Las calles nuevas se suelen reabrir a los pocos meses, alguien ha olvidado la fiambrera o hay que tender una conducción impensable en su día, otro gas, fibra, un tubo diferente, o revientan las tuberías porque son demasiado nuevas y los empalmes no soportan la presión.
El campo funciona con siembra directa, las almendras se recogen con un paraguas mecanizado. Pero los adoquines se ponen uno a uno, y se han de compactar con trato individual, con el mismo cuidado con el que se encajaban las dovelas en el XI. Solo falta que llevan las marcas del cantero. Los bancos no admiten personas humanas en sus oficinas, remiten a las máquinas, pero las obras son analógicas como en el neolítico. Pim, pam, pim, pam, scrrrratch, cataclonk.
Las personas son conducidas como ovejas por laberintos estrechísimos cuyo trazado cambia cada día, según la tiranía de las obras y el capricho de las excavadoras, apisonadores, grúas, monstruos temibles con tentáculos que emiten pitidos espantosos. Las personas, con sus carteras de ruedas, andadores, carritos, bastones, patines con y sin motor, mochilas, sillas motorizadas, carros de la compra, carretones de reparto… son desviadas cada día por angostas pasarelas provistas de endebles barandillas, tan estrechas que cruzarse es una hazaña: hay más intimidad en esos desfiladeros de las obras que en las casas.

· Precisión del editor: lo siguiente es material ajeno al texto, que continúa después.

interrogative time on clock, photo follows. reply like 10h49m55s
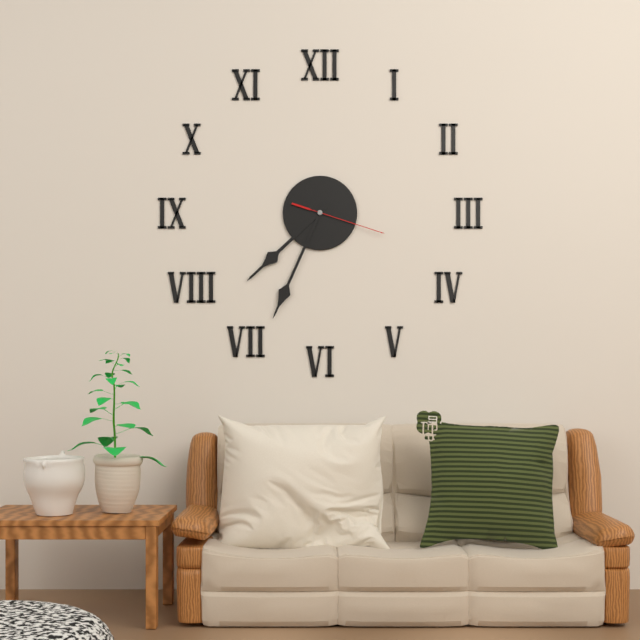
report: 7h34m18s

Todo ha cambiado, todo avanza, el aire genera luz, el sol produce energía, con un móvil puedes hablar y ver a tu primo en Brasil, todo ha cambiado… menos las obras de las calles.

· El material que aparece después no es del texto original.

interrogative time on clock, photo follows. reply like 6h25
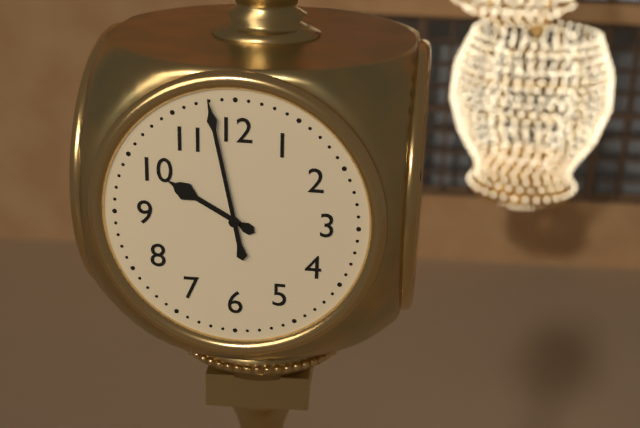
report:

La obra es inmune al progreso, si es que esta palabra puede usarse sin comillas. El suelo, una vez echado, es inamovible: no hay otra forma de levantarlo que serrar de nuevo y taladrar y destruirlo todo. Y habrá que levantarlo en breve, es mera estadística.
Quizá no haya otra forma de echar las calles, si se hubiera descubierto o patentado se sabría, alguien lo haría, igual que en casi todas las actividades humanas. Hasta se inventó el ordenador, y hay plataformas espaciales girando ahí arriba. Pero hay sectores que funcionan con usos milenarios, que no evolucionan. No existe la modularidad, ni los nuevos materiales que soslayen el apelmazamiento, ni la automatización. Todo es a mano, las máquinas parece que solo sirven de atrezo, paisaje y gasto y polución. El gasoil sigue impertérrito, la electrificación no llega a las obras, ni el hidrógeno, ni la bomba atómica. Los inventos y la tecnología se detienen misteriosamente en la prehistoria cuando hay que hacer o rehacer una calle, una plaza.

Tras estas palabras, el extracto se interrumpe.